* 問題 *
この記事で、フランチェスコさんが作るゲームのキャラクターについて述べられていることをすべて挙げよ。

「本音と建前」が心をむしばむ――イタリア人精神科医が見つめる日本人の不調
弱点は「負け」ではなく、ユニークさ
フランチェスコさんは女子と「セーラームーン」で遊んでいたことで、男子から相手にされなくなったとき、母親から言われたことが生きる力になった。 〈自分の良さや自分のユニークなところを信じて〉 この言葉は、日本人へのアドバイスにもなるかもしれない。 「日本では組織の調和が重んじられるためか、自分の苦手なことや変わっているところは弱点だと、まるで悪いことのように捉える傾向があって、〈弱点があるのは負け〉と考えがちです。でも、弱点はむしろユニークな面だと、もっとポジティブに考えればいいと思います。大切なことは、自分を信じることです。そして自分しかできない能力を磨いておくこと。それが社会的な貢献につながるようになったら、ポジティブな評価になって自信が持てます」 フランチェスコさんがいま、臨床と並行して取り組んでいるのが、「治療に使えるゲームソフト」の開発である。 「僕が作るゲームのキャラクターはいずれも悩みを抱き、絶望を経験するなど、生きづらさを感じているのですが、あることをきっかけに光明を見つける。そのストーリーに感情移入することで、自信を取り戻し、前向きになればと思っています」 ゲームのタイトルは「BELIEVE YOUR LIGHT」。このゲームソフトが、自身が何度となく日本のゲームに助けられてきたフランチェスコさんの日本への恩返しになるのだろう。

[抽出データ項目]

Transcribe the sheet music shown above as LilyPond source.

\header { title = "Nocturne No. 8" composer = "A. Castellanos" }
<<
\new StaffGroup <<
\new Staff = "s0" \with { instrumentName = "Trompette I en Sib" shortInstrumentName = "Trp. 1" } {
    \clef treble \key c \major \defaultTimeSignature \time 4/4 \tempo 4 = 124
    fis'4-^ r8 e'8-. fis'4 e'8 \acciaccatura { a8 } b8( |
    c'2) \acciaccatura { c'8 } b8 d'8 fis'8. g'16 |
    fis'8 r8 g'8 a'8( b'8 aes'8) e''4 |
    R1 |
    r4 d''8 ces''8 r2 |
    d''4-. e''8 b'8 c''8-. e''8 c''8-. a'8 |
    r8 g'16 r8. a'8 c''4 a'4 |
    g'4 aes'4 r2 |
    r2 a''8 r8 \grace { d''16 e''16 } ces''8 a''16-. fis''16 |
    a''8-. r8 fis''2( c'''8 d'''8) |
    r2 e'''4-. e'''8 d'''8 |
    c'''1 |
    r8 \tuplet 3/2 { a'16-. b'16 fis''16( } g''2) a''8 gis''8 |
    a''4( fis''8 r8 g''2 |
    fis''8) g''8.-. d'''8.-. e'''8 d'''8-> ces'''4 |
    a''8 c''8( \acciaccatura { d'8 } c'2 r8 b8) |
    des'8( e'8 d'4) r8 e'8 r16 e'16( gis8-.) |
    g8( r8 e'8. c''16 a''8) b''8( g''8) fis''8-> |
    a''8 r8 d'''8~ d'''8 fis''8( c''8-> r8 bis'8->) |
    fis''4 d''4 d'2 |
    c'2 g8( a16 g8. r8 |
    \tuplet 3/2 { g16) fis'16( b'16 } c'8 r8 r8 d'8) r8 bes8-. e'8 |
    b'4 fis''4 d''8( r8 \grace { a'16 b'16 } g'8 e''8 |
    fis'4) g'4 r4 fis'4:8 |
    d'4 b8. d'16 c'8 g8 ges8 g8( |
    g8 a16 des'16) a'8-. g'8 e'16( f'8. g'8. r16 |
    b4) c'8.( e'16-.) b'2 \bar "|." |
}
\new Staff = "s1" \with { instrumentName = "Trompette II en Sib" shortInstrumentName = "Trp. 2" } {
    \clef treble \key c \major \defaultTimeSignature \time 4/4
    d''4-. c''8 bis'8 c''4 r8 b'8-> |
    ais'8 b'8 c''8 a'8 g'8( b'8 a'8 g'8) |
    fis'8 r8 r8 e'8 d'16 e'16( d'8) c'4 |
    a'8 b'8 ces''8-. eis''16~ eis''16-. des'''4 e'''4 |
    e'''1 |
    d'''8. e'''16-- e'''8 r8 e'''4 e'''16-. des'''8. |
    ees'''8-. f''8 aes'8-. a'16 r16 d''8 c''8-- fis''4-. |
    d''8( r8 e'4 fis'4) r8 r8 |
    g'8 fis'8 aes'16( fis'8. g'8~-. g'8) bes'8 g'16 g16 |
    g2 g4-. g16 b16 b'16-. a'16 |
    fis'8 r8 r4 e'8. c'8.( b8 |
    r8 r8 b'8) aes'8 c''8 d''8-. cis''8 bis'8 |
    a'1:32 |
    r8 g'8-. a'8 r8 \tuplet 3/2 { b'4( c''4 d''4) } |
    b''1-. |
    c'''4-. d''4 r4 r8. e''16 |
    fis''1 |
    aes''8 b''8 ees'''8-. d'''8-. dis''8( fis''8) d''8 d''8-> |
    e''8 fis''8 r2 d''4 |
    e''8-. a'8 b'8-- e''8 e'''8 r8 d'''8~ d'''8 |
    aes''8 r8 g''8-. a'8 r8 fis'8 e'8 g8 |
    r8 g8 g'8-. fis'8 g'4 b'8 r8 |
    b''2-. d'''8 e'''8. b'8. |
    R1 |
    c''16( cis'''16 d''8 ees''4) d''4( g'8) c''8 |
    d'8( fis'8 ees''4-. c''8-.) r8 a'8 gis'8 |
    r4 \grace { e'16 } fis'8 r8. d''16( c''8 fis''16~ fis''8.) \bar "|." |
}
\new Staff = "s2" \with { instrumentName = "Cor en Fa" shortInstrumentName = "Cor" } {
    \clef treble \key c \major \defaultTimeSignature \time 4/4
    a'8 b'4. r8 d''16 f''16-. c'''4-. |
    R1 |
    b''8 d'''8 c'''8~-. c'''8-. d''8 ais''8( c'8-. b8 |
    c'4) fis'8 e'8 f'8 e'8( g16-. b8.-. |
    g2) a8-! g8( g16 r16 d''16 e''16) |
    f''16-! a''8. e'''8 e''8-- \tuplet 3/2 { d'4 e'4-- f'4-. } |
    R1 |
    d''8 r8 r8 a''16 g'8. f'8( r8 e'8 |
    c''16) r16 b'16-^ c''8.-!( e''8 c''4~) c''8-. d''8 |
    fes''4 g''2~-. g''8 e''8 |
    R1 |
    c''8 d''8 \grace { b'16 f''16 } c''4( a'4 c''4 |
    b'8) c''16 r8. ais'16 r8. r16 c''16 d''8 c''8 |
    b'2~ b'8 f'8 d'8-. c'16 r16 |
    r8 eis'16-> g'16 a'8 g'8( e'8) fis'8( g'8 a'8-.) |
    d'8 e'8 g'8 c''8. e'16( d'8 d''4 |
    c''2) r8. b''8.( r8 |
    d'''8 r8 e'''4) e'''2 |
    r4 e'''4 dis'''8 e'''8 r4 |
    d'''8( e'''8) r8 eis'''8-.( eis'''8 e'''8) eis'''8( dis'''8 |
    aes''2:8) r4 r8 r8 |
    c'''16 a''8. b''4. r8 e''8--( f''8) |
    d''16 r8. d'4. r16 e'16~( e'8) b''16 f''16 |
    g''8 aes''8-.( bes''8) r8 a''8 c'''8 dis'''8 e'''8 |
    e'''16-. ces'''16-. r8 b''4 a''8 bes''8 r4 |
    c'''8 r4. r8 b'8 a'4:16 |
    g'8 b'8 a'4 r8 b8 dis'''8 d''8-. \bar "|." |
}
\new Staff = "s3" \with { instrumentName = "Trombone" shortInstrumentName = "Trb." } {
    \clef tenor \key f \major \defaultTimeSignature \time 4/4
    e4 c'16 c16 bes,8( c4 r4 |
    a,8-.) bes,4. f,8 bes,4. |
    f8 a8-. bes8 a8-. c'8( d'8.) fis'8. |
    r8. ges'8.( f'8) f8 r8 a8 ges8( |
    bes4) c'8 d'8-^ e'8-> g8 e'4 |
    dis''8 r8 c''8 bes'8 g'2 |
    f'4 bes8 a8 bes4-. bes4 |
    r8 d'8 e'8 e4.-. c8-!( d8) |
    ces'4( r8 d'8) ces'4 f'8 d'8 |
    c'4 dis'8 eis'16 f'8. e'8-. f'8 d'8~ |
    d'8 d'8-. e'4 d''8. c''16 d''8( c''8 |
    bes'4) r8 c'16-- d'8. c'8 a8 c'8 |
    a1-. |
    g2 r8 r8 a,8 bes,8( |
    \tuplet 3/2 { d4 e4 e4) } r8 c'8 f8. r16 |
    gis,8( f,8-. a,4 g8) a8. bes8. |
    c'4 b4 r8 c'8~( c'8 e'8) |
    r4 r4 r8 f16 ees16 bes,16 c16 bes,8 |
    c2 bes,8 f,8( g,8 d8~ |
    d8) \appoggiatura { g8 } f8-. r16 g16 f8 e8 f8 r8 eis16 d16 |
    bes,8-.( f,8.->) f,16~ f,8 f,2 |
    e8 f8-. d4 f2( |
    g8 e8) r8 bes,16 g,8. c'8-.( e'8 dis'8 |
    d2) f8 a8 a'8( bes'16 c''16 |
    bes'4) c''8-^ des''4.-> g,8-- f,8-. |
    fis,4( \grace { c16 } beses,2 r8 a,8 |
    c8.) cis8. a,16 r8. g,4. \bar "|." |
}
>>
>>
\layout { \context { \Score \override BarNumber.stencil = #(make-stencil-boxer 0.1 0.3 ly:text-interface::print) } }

* 解答 *
・悩みを抱いている
・絶望を経験する
・生きづらさを感じている
・あることをきっかけに光明を見つける